> TASK LIST:
a: Summarize the rheumatoid arthritis results section in two sentences.
b: Proceed with the rheumatoid arthritis results section from the point where it ends.

> TEXT SECTION:
━━━━━━━━━━━━━━━━━━━━━━━━━━━━━━

Demographic and Disease Characteristics of RA Patients in Two Groups

This study enrolled 55 RA patients with a mean age of 53.44 years. Analysis of synovial tissue revealed neutrophil infiltration in the synovial sublining layer in 17 patients (30.09%). Baseline characteristics of all patients are summarized in Table 1. Clinical assessment showed that patients with SNs demonstrated significantly higher VAS scores and DAS28-CRP values compared to those without SNs, indicating more severe disease activity.

Table 1 Clinical Characteristics of the RA Patients in Two Groups

Synovial Histopathology in RA with SNs

The pathological manifestations of synovial tissue in RA patients are illustrated in Figure 2, with a notable difference in inflammatory infiltration between the two groups. The x-axis represents the number of patients in each grade category. Specifically, RA patients in the group with SNs demonstrated significantly higher inflammatory infiltration scores compared to those without SNs.

Figure 2 Synovial pathology scoring in RA patients. X-axis represents patient distribution across scoring grades. Four panels display neovascularization, inflammatory infiltration, stromal activity, and synovial hyperplasia (scored 0–3).

The infiltration patterns of immune cells in the synovial tissue of RA patients are depicted in Figure 3. The y-axis represents the number of immunocompetent cells per 100 cells in synovial tissue. Analysis revealed that the group with SNs exhibited significantly higher levels of both lymphocyte and macrophage infiltration compared to the group without SNs.

Figure 3 Comparison of synovial immune cell infiltration in RA. Box plots illustrate lymphocyte (p=0.007), macrophage (p=0.010), and plasma cell (p=0.219) counts between neutrophil-negative and neutrophil-positive groups.

Correlation Analysis of SNs with Clinical and Synovial Features

The correlations between clinical and synovial variables are visualized through a heatmap in Figure 4, where color intensity reflects both the strength and direction of relationships. Positive correlations are depicted in red, while negative correlations appear in blue. Analysis revealed significant positive correlations between SNs and multiple factors, including VAS, DAS28-CRP, synovial inflammatory infiltration, neovascularization, sublining lymphocytes, and macrophages. The synovial inflammatory infiltration demonstrated strong positive associations with disease activity indicators (VAS and DAS28-CRP), neovascularization and inflammatory cell populations (lymphocytes and macrophages), indicating that elevated synovial inflammation corresponds with heightened disease activity and inflammatory response.

Figure 4 Correlation heatmap of clinical and synovial features in rheumatoid arthritis. Color intensity reflects both the strength and direction of relationships, with positive correlations depicted in red and negative correlations in blue. Analysis revealed significant positive correlations between synovial neutrophils (SNs) and multiple factors, including VAS pain scores, DAS28-CRP disease activity, synovial inflammatory infiltration, neovascularization, sublining lymphocytes, and macrophages. Synovial inflammatory infiltration demonstrated strong positive associations with disease activity indicators (VAS and DAS28-CRP), neovascularization, and inflammatory cell populations (lymphocytes and macrophages), indicating that elevated synovial inflammation corresponds with heightened disease activity and inflammatory response.

━━━━━━━━━━━━━━━━━━━━━━━━━━━━━━

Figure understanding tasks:
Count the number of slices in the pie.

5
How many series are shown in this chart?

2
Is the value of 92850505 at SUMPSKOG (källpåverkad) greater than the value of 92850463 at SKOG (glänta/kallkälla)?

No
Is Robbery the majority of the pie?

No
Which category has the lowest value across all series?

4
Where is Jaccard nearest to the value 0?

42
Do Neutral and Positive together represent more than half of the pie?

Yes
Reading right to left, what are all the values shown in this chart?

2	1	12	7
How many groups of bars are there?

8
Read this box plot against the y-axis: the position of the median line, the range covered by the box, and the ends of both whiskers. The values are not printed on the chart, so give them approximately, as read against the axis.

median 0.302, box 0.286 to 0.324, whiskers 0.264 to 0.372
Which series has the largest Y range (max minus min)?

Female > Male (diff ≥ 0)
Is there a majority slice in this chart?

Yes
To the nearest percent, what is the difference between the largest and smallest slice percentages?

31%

━━━━━━━━━━━━━━━━━━━━━━━━━━━━━━

> ANSWERS FOR THE TASKS:
a: Among 55 RA patients, those with neutrophils in the synovial sublining layer had significantly higher VAS scores and DAS28-CRP values, higher inflammatory infiltration scores, and greater lymphocyte and macrophage infiltration than those without. A correlation heatmap showed significant positive correlations between synovial neutrophils and VAS, DAS28-CRP, synovial inflammatory infiltration, neovascularization, sublining lymphocytes, and macrophages.

b:
Nonlinear Relationship Between Lymphocyte Count and Odds Ratio (OR) for Synovial Neutrophil Infiltration

Figure 5 demonstrates a significant nonlinear relationship between lymphocyte count and the odds of synovial neutrophil infiltration. Anchored at a reference lymphocyte count of 200, the analysis reveals that elevated lymphocyte counts are associated with progressively higher odds ratios. This trend is further illustrated by deviations from the reference point, which track how the odds of neutrophil infiltration increase with rising lymphocyte counts.

Figure 5 Relationship between lymphocyte count and neutrophil infiltration probability. Graph demonstrates nonlinear increase in neutrophil infiltration odds with rising lymphocyte counts (nonlinearity test p<0.05). Using 200 lymphocytes as reference point, counts exceeding 900 significantly increase neutrophil infiltration likelihood. Red line indicates mean odds ratio with pink area showing 95% confidence interval.

Logistic Regression Analysis on Significant Predictors for SNs

Indicators that demonstrated statistical significance in the univariate logistic regression analysis were subsequently incorporated into a multivariate logistic regression model, with adjustments for gender, age, and medications. As presented in Table 2, the analysis revealed that VAS, DAS28-CRP, inflammatory infiltration, and the counts of both lymphocytes and macrophages emerged as independent significant factors associated with the presence of SNs.

Table 2 Logistic Regression Analysis of Predictors for Non-SNs Vs SNs Groups

Synovial Tissue Single Cell RNA Sequencing

Single-cell RNA sequencing analysis revealed a predominant myeloid cell population in the synovial tissue of patients, characterized by substantial neutrophil and granulocyte presence, while T cells and B cells comprised smaller proportions (Figure 6A). The identification of distinct synovial cell types was supported by characteristic marker gene expression patterns (Figure 6B), with their respective proportions quantified and presented in Figure 6C.

Figure 6 (A) The UMAP plot shows the cell types present in the tissue. (B) The violin plot displays the marker genes used for identifying these types. (C) The bar plot illustrates the proportion of cell numbers for each cell type in ACPA-positive samples.

To elucidate neutrophil heterogeneity beyond basic cell enumeration, we conducted comprehensive transcriptional profiling of synovial tissue neutrophils. Uniform manifold approximation and projection (UMAP) visualization identified two distinct neutrophil subpopulations: Neu_CXCR2 and Neu_IDO1 (Figure 7A). Transcriptional analysis revealed subpopulation-specific expression patterns of key marker genes, visualized through dot plots depicting both expression levels and the percentage of expressing cells (Figure 7B). Analysis of these neutrophil subsets within anti-citrullinated protein antibody-positive (Acpa-P) samples illuminated their relative distribution, providing insights into their functional states within the synovial microenvironment (Figure 7C).

Figure 7 (A) The UMAP plot shows two neutrophil subpopulations (Neu_CXCR2 and Neu_IDO1) in the tissue. (B) The dot plot displays differential gene expression profiles characterizing these neutrophil populations. (C) The bar plot illustrates the proportion of Neu_CXCR2 and Neu_IDO1 in Acpa-P positive samples.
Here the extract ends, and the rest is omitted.